EXPLORE THE MATERIAL
- 1) Answer these questions about the 67 Tempest transmission thread, one line each, marked (a), (b), (c):
(a) What engine will the car have, and about how much horsepower should it make when finished?
(b) Which two transmissions is the first poster choosing between?
(c) According to the reply, what two-speed transmission did Pontiac use instead of a Chevy powerglide?
- 2) Write out the part of the Tempest transmission thread starting with "I am deciding" and going on through "provide any insight.", and swap each "crossmember" for "transmission mount".

EXTRACT
━━━
# 67 Tempest transmission swap



## 67T3MP3ST (Jan 2, 2012)

I am new to the forum and getting ready to restore a 67 Tempest with a 326. When all is done with the engine it should be around 350 hp. The car currently has the powerglide with column shift 

I am deciding between the TH350 and a 200r4. I would like to have the overdrive on the 200r4 but from what I understand that involves moving the crossmember back and I am not excited about drilling new holes in the frame. Does the TH350 need the crossmember moved at all or is it a complete bolt on?

I also plan on switching to floor shift with a his/hers shifter and I think I need to buy the kit from shiftworks to make this work.


Has anyone done this before and can you please provide any insight.

Thanks


Sent from my DROID BIONIC using AutoGuide.Com Free


----------



## danthepontiacman (Jul 5, 2008)

first off is that 350 hp out of the 326? if its the original automatic to the car and its a 2 speed then its not a powerglide has pontiac never used a chevy powerglide, they used the buick st300 two speed. if its the originalst300 then the crossmember dont have to be moved to put a th350 in, i been considering a 200r4 in my 66 tempest and been reading bout it, im not crazy bout drilling in the frame either and found that you can buy a aftermarket crossmember that will fit a 200r4 without having to drill new holes in the frame and if you use a his hers shifter there on convershion kits to convert one of those to work with a 4 speed auto.:cool


----------



## geeteeohguy (Feb 2, 2008)
━━━
DATASET SECTION

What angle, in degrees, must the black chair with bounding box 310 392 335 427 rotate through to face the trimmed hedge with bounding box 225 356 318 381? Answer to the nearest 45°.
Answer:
━━━
SOLUTIONS TO THE TASKS
- 1)
(a) A 326, at around 350 hp.
(b) The TH350 and the 200r4.
(c) The Buick ST300 two speed.

- 2)
I am deciding between the TH350 and a 200r4. I would like to have the overdrive on the 200r4 but from what I understand that involves moving the transmission mount back and I am not excited about drilling new holes in the frame. Does the TH350 need the transmission mount moved at all or is it a complete bolt on?

I also plan on switching to floor shift with a his/hers shifter and I think I need to buy the kit from shiftworks to make this work.


Has anyone done this before and can you please provide any insight.